220 Sleeps until Rome

As prep for our holiday trip, I have just read and loved Basilica: The Splendor and the Scandal: Building St. Peter’s, by R.A. Scott. It’s got almost everything I love in a book: History! Popes! Architecture! More History!

Okay, there wasn’t a lot of girl in the thing (as The Spike might say: “What a cockfest!”) but it was a dramatic and thoroughly entertaining read about a building process so immense and protracted that parts of it are incredibly hard to credit.

I have always been a one book at a time type of reader but in recent weeks I’ve been trying to have both a novel and something non-fictional on the go. As a result, Basilica has been sharing time and head-space with Josh Lanyon’s The Dark Farewell, a post-war gay romance serial killer novel (see previous comment by Spike) which one of you recommended. Was it you?

Characterization: getting versus wanting

There is a catchy phrase that comes up in various types of motivational speaking:

“If you always do what you’ve always done, you’ll always get what you’ve always got.”

I’ve known this one for awhile, and as far as fortune-cookie delivered Life Lessons go, I agree with the underlying philosophy.
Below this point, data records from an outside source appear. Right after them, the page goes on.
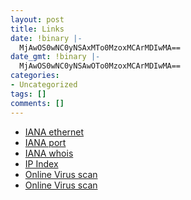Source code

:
 ```yaml
---
layout: post
title: Links
date: !binary |-
  MjAwOS0wNC0yNSAxMTo0MzoxMCArMDIwMA==
date_gmt: !binary |-
  MjAwOS0wNC0yNSAwOTo0MzoxMCArMDIwMA==
categories:
- Uncategorized
tags: []
comments: []
---
```

<ul class="xoxo blogroll">
<li><a href="http://www.iana.org/assignments/ethernet-numbers" target="_blank">IANA ethernet</a></li>
<li><a href="http://www.iana.org/assignments/port-numbers" target="_blank">IANA port</a></li>
<li><a href="http://whois.iana.org/" target="_blank">IANA whois</a></li>
<li><a title="A old IP index " href="/mirror/www.ipindex.net/" target="_blank">IP Index</a></li>
<li><a href="http://www.virustotal.com/" target="_blank">Online Virus scan</a></li>
<li><a href="http://virusscan.jotti.org/" target="_blank">Online Virus scan</a></li><br />
</ul>
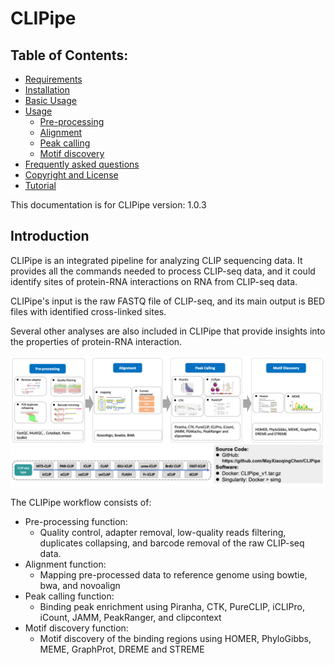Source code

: # CLIPipe

## Table of Contents:

-   [Requirements](docs/1_requirement.md)
-   [Installation](docs/2_installation.md)
-   [Basic Usage](docs/3_basic_usage.md)
-   [Usage](docs/4_usage.md)
    -   [Pre-processing](docs/4_usage.md#pre-processing)
    -   [Alignment](docs/4_usage.md#alignment)
    -   [Peak calling](docs/4_usage.md#peak-calling)
    -   [Motif discovery](docs/4_usage.md#motif-discovery)
-   [Frequently asked questions](docs/5_faq.md)
-   [Copyright and License](docs/6_copyright_and_license.md)
-   [Tutorial](https://clipipe.readthedocs.io/)

This documentation is for CLIPipe version: 1.0.3

## Introduction
CLIPipe is an integrated pipeline for analyzing CLIP sequencing data. It provides all the commands needed to process CLIP-seq data, and it could identify sites of protein-RNA interactions on RNA from CLIP-seq data.

CLIPipe's input is the raw FASTQ file of CLIP-seq, and its main output is BED files with identified cross-linked sites.

Several other analyses are also included in CLIPipe that provide insights into the properties of protein-RNA interaction.

![Pipeline of Tutorial](img/CLIPipe_pipeline.png)

The CLIPipe workflow consists of:

-   Pre-processing function:
    -   Quality control, adapter removal, low-quality reads filtering, duplicates collapsing, and barcode removal of the raw CLIP-seq data.
-   Alignment function:
    -   Mapping pre-processed data to reference genome using bowtie, bwa, and novoalign
-   Peak calling function:
    -   Binding peak enrichment using Piranha, CTK, PureCLIP, iCLIPro, iCount, JAMM, PeakRanger, and clipcontext
-   Motif discovery function:
    -   Motif discovery of the binding regions using HOMER, PhyloGibbs, MEME, GraphProt, DREME and STREME
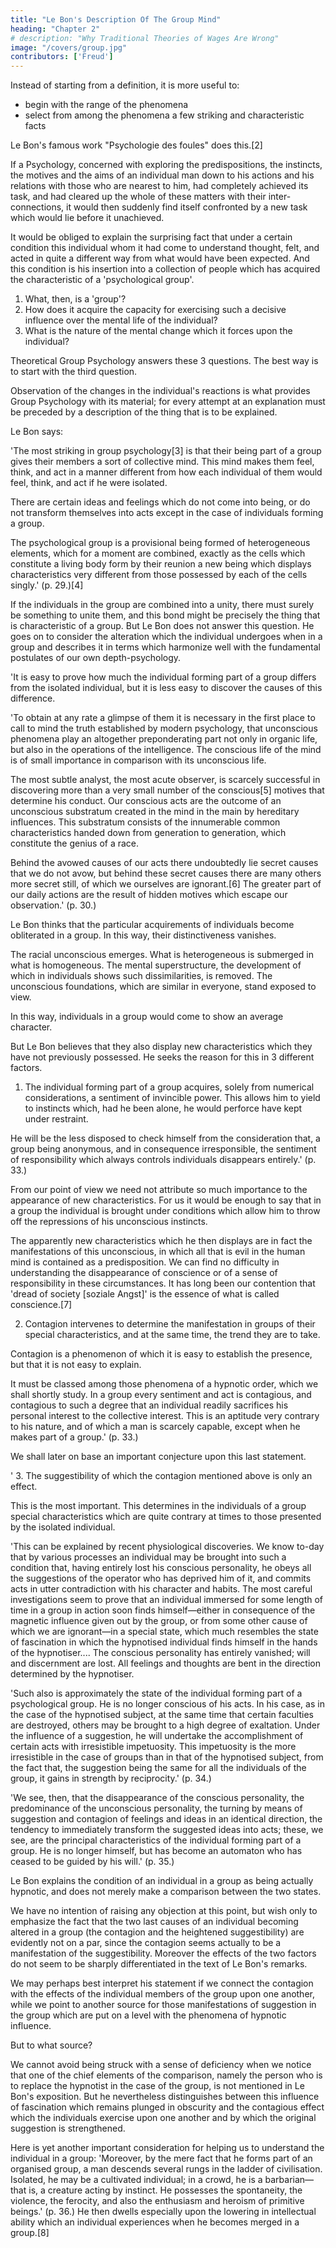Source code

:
 ```yaml
---
title: "Le Bon's Description Of The Group Mind"
heading: "Chapter 2"
# description: "Why Traditional Theories of Wages Are Wrong"
image: "/covers/group.jpg"
contributors: ['Freud']
---
```



Instead of starting from a definition, it is more useful to:
- begin with the range of the phenomena
- select from among the phenomena a few striking and characteristic facts

<!-- We can achieve both of these aims by means of quotation from  -->

Le Bon's famous work "Psychologie des foules" does this.[2]

If a Psychology, concerned with exploring the predispositions, the instincts, the motives and the aims of an individual man down to his actions and his relations with those who are nearest to him, had completely achieved its task, and had cleared up the whole of these matters with their inter-connections, it would then suddenly find itself confronted by a new task which would lie before it unachieved. 

It would be obliged to explain the surprising fact that under a certain condition this individual whom it had come to understand thought, felt, and acted in quite a different way from what would have been expected. And this condition is his insertion into a collection of people which has acquired the characteristic of a 'psychological group'. 


1. What, then, is a 'group'? 
2. How does it acquire the capacity for exercising such a decisive influence over the mental life of the individual?
3. What is the nature of the mental change which it forces upon the individual?

Theoretical Group Psychology answers these 3 questions. The best way is to start with the third question. 

Observation of the changes in the individual's reactions is what provides Group Psychology with its material; for every attempt at an explanation must be preceded by a description of the thing that is to be explained.

Le Bon says: 

'The most striking in group psychology[3] is that their being part of a group gives their members a sort of collective mind. This mind makes them feel, think, and act in a manner different from how each individual of them would feel, think, and act if he were isolated.

<!-- whoever be the individuals that compose it, however like or unlike be their mode of life, their occupations, their character, or their intelligence,  -->

<!-- the fact that they have been transformed into a group puts them in possession of  which  -->

There are certain ideas and feelings which do not come into being, or do not transform themselves into acts except in the case of individuals forming a group. 

The psychological group is a provisional being formed of heterogeneous elements, which for a moment are combined, exactly as the cells which constitute a living body form by their reunion a new being which displays characteristics very different from those possessed by each of the cells singly.' (p. 29.)[4]

<!-- We shall take the liberty of interrupting Le Bon's exposition with glosses of our own, and shall accordingly insert an observation at this point.  -->

If the individuals in the group are combined into a unity, there must surely be something to unite them, and this bond might be precisely the thing that is characteristic of a group. But Le Bon does not answer this question. He goes on to consider the alteration which the individual undergoes when in a group and describes it in terms which harmonize well with the fundamental postulates of our own depth-psychology.

'It is easy to prove how much the individual forming part of a group differs from the isolated individual, but it is less easy to discover the causes of this difference.

'To obtain at any rate a glimpse of them it is necessary in the first place to call to mind the truth established by modern psychology, that unconscious phenomena play an altogether preponderating part not only in organic life, but also in the operations of the intelligence. The conscious life of the mind is of small importance in comparison with its unconscious life. 

The most subtle analyst, the most acute observer, is scarcely successful in discovering more than a very small number of the conscious[5] motives that determine his conduct. Our conscious acts are the outcome of an unconscious substratum created in the mind in the main by hereditary influences. This substratum consists of the innumerable common characteristics handed down from generation to generation, which constitute the genius of a race. 

Behind the avowed causes of our acts there undoubtedly lie secret causes that we do not avow, but behind these secret causes there are many others more secret still, of which we ourselves are ignorant.[6] The greater part of our daily actions are the result of hidden motives which escape our observation.' (p. 30.)

Le Bon thinks that the particular acquirements of individuals become obliterated in a group. In this way, their distinctiveness vanishes. 

The racial unconscious emerges. What is heterogeneous is submerged in what is homogeneous. The mental superstructure, the development of which in individuals shows such dissimilarities, is removed. The unconscious foundations, which are similar in everyone, stand exposed to view.

In this way, individuals in a group would come to show an average character. 

But Le Bon believes that they also display new characteristics which they have not previously possessed. He seeks the reason for this in 3 different factors.


1. The individual forming part of a group acquires, solely from numerical considerations, a sentiment of invincible power. This allows him to yield to instincts which, had he been alone, he would perforce have kept under restraint. 

He will be the less disposed to check himself from the consideration that, a group being anonymous, and in consequence irresponsible, the sentiment of responsibility which always controls individuals disappears entirely.' (p. 33.)

From our point of view we need not attribute so much importance to the appearance of new characteristics. For us it would be enough to say that in a group the individual is brought under conditions which allow him to throw off the repressions of his unconscious instincts. 

The apparently new characteristics which he then displays are in fact the manifestations of this unconscious, in which all that is evil in the human mind is contained as a predisposition. We can find no difficulty in understanding the disappearance of conscience or of a sense of responsibility in these circumstances. It has long been our contention that 'dread of society [soziale Angst]' is the essence of what is called conscience.[7]


2. Contagion intervenes to determine the manifestation in groups of their special characteristics, and at the same time, the trend they are to take.
 

Contagion is a phenomenon of which it is easy to establish the presence, but that it is not easy to explain. 

It must be classed among those phenomena of a hypnotic order, which we shall shortly study. In a group every sentiment and act is contagious, and contagious to such a degree that an individual readily sacrifices his personal interest to the collective interest. This is an aptitude very contrary to his nature, and of which a man is scarcely capable, except when he makes part of a group.' (p. 33.)

We shall later on base an important conjecture upon this last statement.

'
3. The suggestibility of which the contagion mentioned above is only an effect.

This is the most important. This determines in the individuals of a group special characteristics which are quite contrary at times to those presented by the isolated individual. 

'This can be explained by recent physiological discoveries. We know to-day that by various processes an individual may be brought into such a condition that, having entirely lost his conscious personality, he obeys all the suggestions of the operator who has deprived him of it, and commits acts in utter contradiction with his character and habits. The most careful investigations seem to prove that an individual immersed for some length of time in a group in action soon finds himself—either in consequence of the magnetic influence given out by the group, or from some other cause of which we are ignorant—in a special state, which much resembles the state of fascination in which the hypnotised individual finds himself in the hands of the hypnotiser.... The conscious personality has entirely vanished; will and discernment are lost. All feelings and thoughts are bent in the direction determined by the hypnotiser.

'Such also is approximately the state of the individual forming part of a psychological group. He is no longer conscious of his acts. In his case, as in the case of the hypnotised subject, at the same time that certain faculties are destroyed, others may be brought to a high degree of exaltation. Under the influence of a suggestion, he will undertake the accomplishment of certain acts with irresistible impetuosity. This impetuosity is the more irresistible in the case of groups than in that of the hypnotised subject, from the fact that, the suggestion being the same for all the individuals of the group, it gains in strength by reciprocity.' (p. 34.)

'We see, then, that the disappearance of the conscious personality, the predominance of the unconscious personality, the turning by means of suggestion and contagion of feelings and ideas in an identical direction, the tendency to immediately transform the suggested ideas into acts; these, we see, are the principal characteristics of the individual forming part of a group. He is no longer himself, but has become an automaton who has ceased to be guided by his will.' (p. 35.)


Le Bon explains the condition of an individual in a group as being actually hypnotic, and does not merely make a comparison between the two states. 

We have no intention of raising any objection at this point, but wish only to emphasize the fact that the two last causes of an individual becoming altered in a group (the contagion and the heightened suggestibility) are evidently not on a par, since the contagion seems actually to be a manifestation of the suggestibility. Moreover the effects of the two factors do not seem to be sharply differentiated in the text of Le Bon's remarks. 

We may perhaps best interpret his statement if we connect the contagion with the effects of the individual members of the group upon one another, while we point to another source for those manifestations of suggestion in the group which are put on a level with the phenomena of hypnotic influence. 

But to what source?

We cannot avoid being struck with a sense of deficiency when we notice that one of the chief elements of the comparison, namely the person who is to replace the hypnotist in the case of the group, is not mentioned in Le Bon's exposition. But he nevertheless distinguishes between this influence of fascination which remains plunged in obscurity and the contagious effect which the individuals exercise upon one another and by which the original suggestion is strengthened.

Here is yet another important consideration for helping us to understand the individual in a group: 'Moreover, by the mere fact that he forms part of an organised group, a man descends several rungs in the ladder of civilisation. Isolated, he may be a cultivated individual; in a crowd, he is a barbarian—that is, a creature acting by instinct. He possesses the spontaneity, the violence, the ferocity, and also the enthusiasm and heroism of primitive beings.' (p. 36.) He then dwells especially upon the lowering in intellectual ability which an individual experiences when he becomes merged in a group.[8]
But K and I were walking in the West End last weekend, and we came upon a commercial sandwich board with this taped on it:

“If you want something you’ve never had, you have to do something you’ve never done.”

Also catchy, and in some ways the exact same message, but I’m fascinated by the difference in nuance that comes with the altered wording. The first has such a freight of passivity: the ‘you’ is getting something–presumably something they no longer want, or maybe never did. My imagination is offering up a steaming bucket of something from a stable-mucking, delivered weekly to your door.
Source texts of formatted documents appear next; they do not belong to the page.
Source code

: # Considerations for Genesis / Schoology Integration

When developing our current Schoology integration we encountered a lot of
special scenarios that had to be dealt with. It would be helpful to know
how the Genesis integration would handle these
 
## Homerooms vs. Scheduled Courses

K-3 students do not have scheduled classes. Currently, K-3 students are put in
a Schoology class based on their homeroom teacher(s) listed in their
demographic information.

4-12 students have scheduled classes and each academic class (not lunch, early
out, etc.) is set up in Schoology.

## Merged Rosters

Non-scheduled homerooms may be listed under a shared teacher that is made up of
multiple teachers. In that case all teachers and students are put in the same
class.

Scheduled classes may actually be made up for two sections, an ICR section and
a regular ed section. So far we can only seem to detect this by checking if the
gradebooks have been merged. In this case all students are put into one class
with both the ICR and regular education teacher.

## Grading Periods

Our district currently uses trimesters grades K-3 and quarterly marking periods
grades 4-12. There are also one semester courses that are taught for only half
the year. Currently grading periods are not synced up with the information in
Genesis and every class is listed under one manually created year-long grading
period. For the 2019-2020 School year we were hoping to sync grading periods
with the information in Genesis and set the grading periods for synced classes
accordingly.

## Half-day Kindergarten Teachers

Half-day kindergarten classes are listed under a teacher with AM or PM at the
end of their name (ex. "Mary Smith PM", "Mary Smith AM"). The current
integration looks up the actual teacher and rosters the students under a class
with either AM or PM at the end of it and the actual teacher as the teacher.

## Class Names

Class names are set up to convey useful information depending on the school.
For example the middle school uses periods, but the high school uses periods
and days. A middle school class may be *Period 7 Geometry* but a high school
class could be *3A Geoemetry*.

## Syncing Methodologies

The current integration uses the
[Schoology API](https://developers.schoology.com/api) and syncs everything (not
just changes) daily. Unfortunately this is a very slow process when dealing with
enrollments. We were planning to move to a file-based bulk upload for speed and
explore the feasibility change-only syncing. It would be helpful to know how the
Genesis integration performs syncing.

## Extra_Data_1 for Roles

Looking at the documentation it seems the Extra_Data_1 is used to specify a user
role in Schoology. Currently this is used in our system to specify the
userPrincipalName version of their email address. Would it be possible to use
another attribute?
The second, meanwhile is about wanting something new. It’s about running to, rather than running away.

Both get the general idea across quite succinctly–but the latter phrasing is more positive, more of a call to action. In comparison, the first is a bit of a finger wag, a lecture from a judgmental imaginary parent figure. “If you’re just gonna insist on playing your electric guitar in the hot tub, young fella, don’t come crying to me when you do the electric boogaloo.”
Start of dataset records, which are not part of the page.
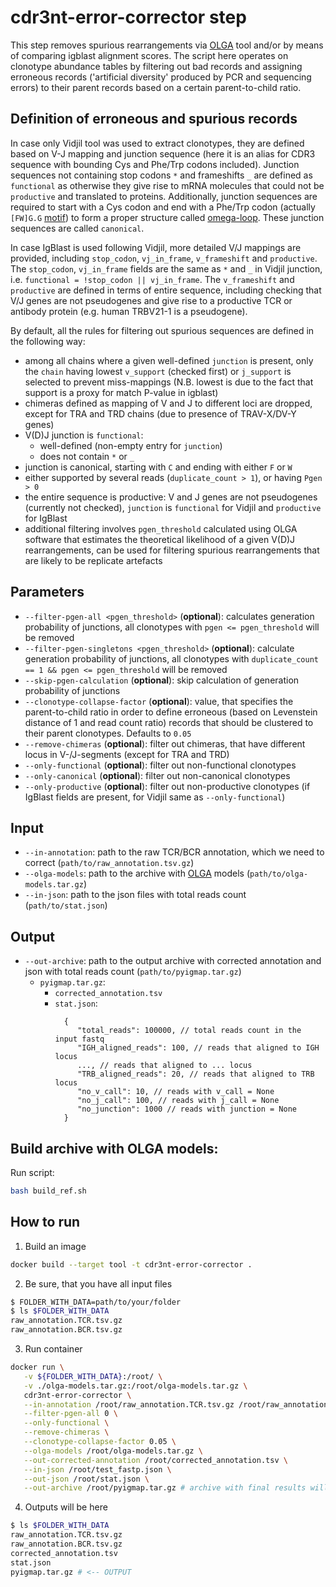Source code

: # cdr3nt-error-corrector step

This step removes spurious rearrangements via [OLGA](https://github.com/statbiophys/OLGA) tool and/or by means of comparing igblast alignment scores. The script here operates on clonotype abundance tables by filtering out bad records and assigning erroneous records ('artificial diversity' produced by PCR and sequencing errors) to their parent records based on a certain parent-to-child ratio.

## Definition of erroneous and spurious records

In case only Vidjil tool was used to extract clonotypes, they are defined based on V-J mapping and junction sequence (here it is an alias for CDR3 sequence with bounding Cys and Phe/Trp codons included). Junction sequences not containing stop codons ``*`` and frameshifts ``_`` are defined as ``functional`` as otherwise they give rise to mRNA molecules that could not be ``productive`` and translated to proteins.
Additionally, junction sequences are required to start with a Cys codon and end with a Phe/Trp codon (actually ``[FW]G.G`` [motif](https://www.pnas.org/doi/10.1073/pnas.121101598)) to form a proper structure called [omega-loop](https://www.ncbi.nlm.nih.gov/pmc/articles/PMC5753249/). These junction sequences are called ``canonical``.

In case IgBlast is used following Vidjil, more detailed V/J mappings are provided, including ``stop_codon``, ``vj_in_frame``, ``v_frameshift`` and ``productive``. The ``stop_codon``, ``vj_in_frame`` fields are the same as ``*`` and ``_`` in Vidjil junction, i.e. ``functional = !stop_codon || vj_in_frame``. The ``v_frameshift`` and ``productive`` are defined in terms of entire sequence, including checking that V/J genes are not pseudogenes and give rise to a productive TCR or antibody protein (e.g. human TRBV21-1 is a pseudogene).

By default, all the rules for filtering out spurious sequences are defined in the following way:

* among all chains where a given well-defined ``junction`` is present, only the ``chain`` having lowest ``v_support`` (checked first) or ``j_support`` is selected to prevent miss-mappings (N.B. lowest is due to the fact that support is a proxy for match P-value in igblast)
* chimeras defined as mapping of V and J to different loci are dropped, except for TRA and TRD chains (due to presence of TRAV-X/DV-Y genes)
* V(D)J junction is ``functional``:
  * well-defined (non-empty entry for ``junction``)
  * does not contain ``*`` or ``_``
* junction is canonical, starting with ``C`` and ending with either ``F`` or ``W``
* either supported by several reads (``duplicate_count > 1``), or having ``Pgen > 0``
* the entire sequence is productive: V and J genes are not pseudogenes (currently not checked), ``junction`` is ``functional`` for Vidjil and ``productive`` for IgBlast
* additional filtering involves ``pgen_threshold`` calculated using OLGA software that estimates the theoretical likelihood of a given V(D)J rearrangements, can be used for filtering spurious rearrangements that are likely to be replicate artefacts


## Parameters

* `--filter-pgen-all <pgen_threshold>` (**optional**): calculates generation probability of junctions, all clonotypes with `pgen <= pgen_threshold` will be removed
* `--filter-pgen-singletons <pgen_threshold>` (**optional**): calculate generation probability of junctions, all clonotypes with `duplicate_count == 1 && pgen <= pgen_threshold` will be removed
* `--skip-pgen-calculation` (**optional**): skip calculation of generation probability of junctions
* `--clonotype-collapse-factor` (**optional**): value, that specifies the parent-to-child ratio in order to define erroneous (based on Levenstein distance of 1 and read count ratio) records that should be clustered to their parent clonotypes. Defaults to ``0.05``
* `--remove-chimeras` (**optional**): filter out chimeras, that have different locus in V-/J-segments (except for TRA and TRD)
* `--only-functional` (**optional**): filter out non-functional clonotypes
* `--only-canonical` (**optional**): filter out non-canonical clonotypes
* `--only-productive` (**optional**): filter out non-productive clonotypes (if IgBlast fields are present, for Vidjil same as ``--only-functional``)

## Input

* `--in-annotation`: path to the raw TCR/BCR annotation, which we need to correct (`path/to/raw_annotation.tsv.gz`)
* `--olga-models`: path to the archive with [OLGA](https://github.com/statbiophys/OLGA/tree/master/olga/default_models) models (`path/to/olga-models.tar.gz`)
* `--in-json`: path to the json files with total reads count (`path/to/stat.json`)

## Output

* `--out-archive`: path to the output archive with corrected annotation and json with total reads count (`path/to/pyigmap.tar.gz`)
  * `pyigmap.tar.gz`:
    * `corrected_annotation.tsv`
    * `stat.json`:
      ```json5
        {
           "total_reads": 100000, // total reads count in the input fastq
           "IGH_aligned_reads": 100, // reads that aligned to IGH locus
           ..., // reads that aligned to ... locus
           "TRB_aligned_reads": 20, // reads that aligned to TRB locus
           "no_v_call": 10, // reads with v_call = None
           "no_j_call": 100, // reads with j_call = None
           "no_junction": 1000 // reads with junction = None
        }
      ```


## Build archive with OLGA models:

Run script:
```bash
bash build_ref.sh
``` 

## How to run

1. Build an image

```bash
docker build --target tool -t cdr3nt-error-corrector .
```

2. Be sure, that you have all input files

```bash
$ FOLDER_WITH_DATA=path/to/your/folder
$ ls $FOLDER_WITH_DATA
raw_annotation.TCR.tsv.gz
raw_annotation.BCR.tsv.gz
```

3. Run container

```bash
docker run \
   -v ${FOLDER_WITH_DATA}:/root/ \
   -v ./olga-models.tar.gz:/root/olga-models.tar.gz \
   cdr3nt-error-corrector \
   --in-annotation /root/raw_annotation.TCR.tsv.gz /root/raw_annotation.BCR.tsv.gz \
   --filter-pgen-all 0 \
   --only-functional \
   --remove-chimeras \
   --clonotype-collapse-factor 0.05 \
   --olga-models /root/olga-models.tar.gz \
   --out-corrected-annotation /root/corrected_annotation.tsv \
   --in-json /root/test_fastp.json \
   --out-json /root/stat.json \
   --out-archive /root/pyigmap.tar.gz # archive with final results will be saved into ./unit_tests/test_data/
```

4. Outputs will be here

```bash
$ ls $FOLDER_WITH_DATA
raw_annotation.TCR.tsv.gz
raw_annotation.BCR.tsv.gz
corrected_annotation.tsv
stat.json
pyigmap.tar.gz # <-- OUTPUT
```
It is easy to imagine the one phrase as a draft and the other as revision, the one as good enough wording and the second as a perfected version, as final copy. It’s especially easy because, as writers, we frown on certain types of linguistic passiveness. In reality, they are two different takes on the same idea, gleaned from different sources.

Still. It may be useful to think of them that way, perhaps especially when we talk about making our characters more active. Are they getting what they always got when they’re meant to be pulling a novel forward? Do they want something they never had? Do they want anything at all?

Finally, how do you shift them to chasing their desires, if what they’ve really been doing is just opening up the door every morning to see what life has handed them?

***
On another topic, word metrics on the current wip: Saturday, 450 words. Sunday, 822.

Medici Money

Before I read Deathless, I read Medici Money: Banking, Metaphysics, and Art in Fifteenth-Century Florence

The raw info in this book was excellent. The intricacies of how bankers managed to profit from the exchange of money without charging interest (Christians were forbidden to practice usury at the time, on pain of excommunication) and the description of the backstabbing Florentine politics was great. I do love a little backstabbing political intrigue.

Something about Tim Parks’s style didn’t quite do it for me, though. He would slip into a dreamy narrative tone, meant to evoke the time and place, the mindset of the players. Usually I love that kind of thing, but somehow with this particular book I found it jarring and ineffective. I’m reading Basilica: The Splendor and the Scandal: Building St. Peter’s, by R.A. Scotti, and in terms of writing style I’m enjoying that a lot more.

My complaint about Parks is a matter of taste, though, not so much failure of execution. And it seems almost ungrateful to say so, because reading this book definitely enriched the story I was working on at the time.

On another note: the word count for Wednesday-Thursday’s writing session is: 2603, bringing the total to 23,328.